I have spent a lot of time studying Islam and the Middle East, but I admit I have never fully comprehended both A: the prevalence of the hijab, and B: the gradations of the hijab. One couple walked bywith the man in the white robes, the woman face covered with just eye slits, and three daughters under the age of 7 all dressed cutely in the same flower print sleeveless dresses. When and how will it be determined that the girls move from the practicality (since its 105 degrees out) and "immodesty" of sleeveless floral prints to the modesty of black robes, and will their faces be shown, and will their robes be plain or pretty.
And will their husbands share their modesty and long clothing? The full facial covering or the eye slits are unsettling, but in some ways the hijab alone is not at all in Qatar because, for lack of a better way of putting it, the misery of long clothing seems to be shared by both sexes, though the men get to wear white not black. The men are in full robes, only their hands and feet uncovered, and they too wear headscarfs; the misery of covering up in 105 degree heat is shared. But with the full facial covering, and notion of any degree of equality is completely thrown away.

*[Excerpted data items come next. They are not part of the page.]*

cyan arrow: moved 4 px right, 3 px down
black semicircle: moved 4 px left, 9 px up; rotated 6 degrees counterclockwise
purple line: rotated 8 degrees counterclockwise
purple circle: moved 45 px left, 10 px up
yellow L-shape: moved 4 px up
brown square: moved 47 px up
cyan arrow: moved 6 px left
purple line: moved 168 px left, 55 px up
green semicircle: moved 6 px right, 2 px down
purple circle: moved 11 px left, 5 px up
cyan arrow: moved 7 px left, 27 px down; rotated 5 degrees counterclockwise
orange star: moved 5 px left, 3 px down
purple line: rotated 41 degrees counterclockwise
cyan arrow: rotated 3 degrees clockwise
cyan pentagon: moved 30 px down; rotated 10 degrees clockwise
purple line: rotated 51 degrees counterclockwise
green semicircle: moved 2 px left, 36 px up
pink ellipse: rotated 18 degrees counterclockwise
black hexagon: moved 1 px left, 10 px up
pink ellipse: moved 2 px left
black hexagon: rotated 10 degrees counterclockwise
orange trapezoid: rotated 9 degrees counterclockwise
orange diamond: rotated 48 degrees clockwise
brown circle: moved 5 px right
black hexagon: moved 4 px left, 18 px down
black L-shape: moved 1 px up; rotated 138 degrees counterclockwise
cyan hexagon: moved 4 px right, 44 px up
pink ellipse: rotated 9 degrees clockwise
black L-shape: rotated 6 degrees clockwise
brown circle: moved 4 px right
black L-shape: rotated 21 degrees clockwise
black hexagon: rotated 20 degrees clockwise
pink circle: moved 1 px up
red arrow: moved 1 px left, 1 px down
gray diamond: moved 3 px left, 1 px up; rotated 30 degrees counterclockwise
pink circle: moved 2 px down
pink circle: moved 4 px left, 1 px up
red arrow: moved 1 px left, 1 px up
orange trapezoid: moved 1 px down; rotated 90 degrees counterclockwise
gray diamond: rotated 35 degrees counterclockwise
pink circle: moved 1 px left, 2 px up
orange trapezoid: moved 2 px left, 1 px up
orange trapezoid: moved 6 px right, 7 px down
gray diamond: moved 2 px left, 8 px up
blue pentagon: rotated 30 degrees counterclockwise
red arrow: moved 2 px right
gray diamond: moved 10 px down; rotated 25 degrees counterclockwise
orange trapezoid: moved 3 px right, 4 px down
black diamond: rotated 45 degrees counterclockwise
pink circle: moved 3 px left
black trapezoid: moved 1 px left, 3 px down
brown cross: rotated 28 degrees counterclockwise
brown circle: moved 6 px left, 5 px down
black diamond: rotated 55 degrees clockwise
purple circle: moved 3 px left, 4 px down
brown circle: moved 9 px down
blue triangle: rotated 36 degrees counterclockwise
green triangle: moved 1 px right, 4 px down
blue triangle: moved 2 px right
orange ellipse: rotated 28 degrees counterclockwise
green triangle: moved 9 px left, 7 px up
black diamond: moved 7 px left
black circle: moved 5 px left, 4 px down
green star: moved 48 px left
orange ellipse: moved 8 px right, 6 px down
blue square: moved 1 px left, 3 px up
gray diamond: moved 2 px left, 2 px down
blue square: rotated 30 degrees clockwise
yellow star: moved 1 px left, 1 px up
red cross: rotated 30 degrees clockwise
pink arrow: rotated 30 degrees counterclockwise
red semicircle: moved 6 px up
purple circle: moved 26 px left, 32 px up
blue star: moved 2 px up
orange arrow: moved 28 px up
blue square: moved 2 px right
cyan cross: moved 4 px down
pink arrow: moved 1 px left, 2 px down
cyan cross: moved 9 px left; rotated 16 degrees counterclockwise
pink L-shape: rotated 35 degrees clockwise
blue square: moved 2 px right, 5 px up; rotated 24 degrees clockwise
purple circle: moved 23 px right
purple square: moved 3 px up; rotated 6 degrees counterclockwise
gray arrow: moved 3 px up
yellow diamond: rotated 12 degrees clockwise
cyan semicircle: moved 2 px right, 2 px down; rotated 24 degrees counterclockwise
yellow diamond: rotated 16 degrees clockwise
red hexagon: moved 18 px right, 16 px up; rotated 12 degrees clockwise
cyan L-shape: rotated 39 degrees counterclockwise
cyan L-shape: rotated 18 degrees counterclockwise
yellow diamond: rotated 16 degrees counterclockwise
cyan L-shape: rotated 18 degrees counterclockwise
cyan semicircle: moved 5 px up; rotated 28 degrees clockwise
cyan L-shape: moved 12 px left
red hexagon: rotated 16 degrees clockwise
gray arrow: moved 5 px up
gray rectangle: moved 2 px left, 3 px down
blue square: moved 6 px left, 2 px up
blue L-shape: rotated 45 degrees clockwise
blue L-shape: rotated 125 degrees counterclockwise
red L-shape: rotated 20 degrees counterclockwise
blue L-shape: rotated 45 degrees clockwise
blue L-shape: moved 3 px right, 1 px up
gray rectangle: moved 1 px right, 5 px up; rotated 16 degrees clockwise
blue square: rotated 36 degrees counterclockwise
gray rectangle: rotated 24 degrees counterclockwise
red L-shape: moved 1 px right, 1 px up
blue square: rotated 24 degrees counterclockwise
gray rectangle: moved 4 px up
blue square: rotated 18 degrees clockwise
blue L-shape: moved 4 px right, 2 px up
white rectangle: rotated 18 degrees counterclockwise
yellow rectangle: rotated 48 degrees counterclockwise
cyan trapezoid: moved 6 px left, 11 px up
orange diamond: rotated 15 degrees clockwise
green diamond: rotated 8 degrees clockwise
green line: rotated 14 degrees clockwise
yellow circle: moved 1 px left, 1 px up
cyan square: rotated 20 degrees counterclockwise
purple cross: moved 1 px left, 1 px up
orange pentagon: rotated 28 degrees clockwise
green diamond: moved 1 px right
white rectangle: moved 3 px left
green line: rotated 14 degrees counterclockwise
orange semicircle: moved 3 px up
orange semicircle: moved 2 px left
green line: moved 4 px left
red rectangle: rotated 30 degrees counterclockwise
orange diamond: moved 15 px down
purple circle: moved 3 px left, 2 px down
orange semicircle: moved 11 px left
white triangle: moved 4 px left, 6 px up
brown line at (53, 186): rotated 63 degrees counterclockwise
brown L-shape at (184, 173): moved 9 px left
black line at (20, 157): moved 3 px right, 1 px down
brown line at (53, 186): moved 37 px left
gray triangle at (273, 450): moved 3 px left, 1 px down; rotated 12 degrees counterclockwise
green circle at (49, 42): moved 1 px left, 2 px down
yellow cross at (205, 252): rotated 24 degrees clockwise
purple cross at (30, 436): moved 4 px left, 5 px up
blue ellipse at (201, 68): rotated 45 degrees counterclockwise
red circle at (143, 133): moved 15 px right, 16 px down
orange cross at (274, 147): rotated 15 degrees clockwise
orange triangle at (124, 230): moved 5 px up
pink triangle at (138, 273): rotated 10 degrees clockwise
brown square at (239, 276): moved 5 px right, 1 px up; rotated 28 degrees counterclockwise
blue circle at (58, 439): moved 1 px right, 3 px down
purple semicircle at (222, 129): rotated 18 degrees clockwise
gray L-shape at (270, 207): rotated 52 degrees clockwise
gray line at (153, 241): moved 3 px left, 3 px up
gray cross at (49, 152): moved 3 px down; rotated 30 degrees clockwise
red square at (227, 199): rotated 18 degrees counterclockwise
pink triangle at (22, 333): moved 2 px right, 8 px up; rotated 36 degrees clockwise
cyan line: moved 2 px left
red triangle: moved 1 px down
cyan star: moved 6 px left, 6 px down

Wow, what an interesting day. We took a cab back to the hotel along the Corniche and it was a pretty drive. Along the Corniche was the same mix of ex-pats running and traditionally dressed locals as last night. It's a funny mix this place called Doha: Western amenities and traditional garb and values. But, for the last time, it does seem like here the sheiks are chic.
P.S.: Hoping myself to be more than an uniterested tourist, I started asking everyone IK could where they were from. All the workers are from all over, or so it seems. The guy at the gym this morning was from Sri Lanka. In the mall I met a few people from Nepal and from Indonesia, the Philipines, Kenya, India, all over Asia. They come to work long days and are put up in housing paid for by their employers. I can't imagine dealing with the heat!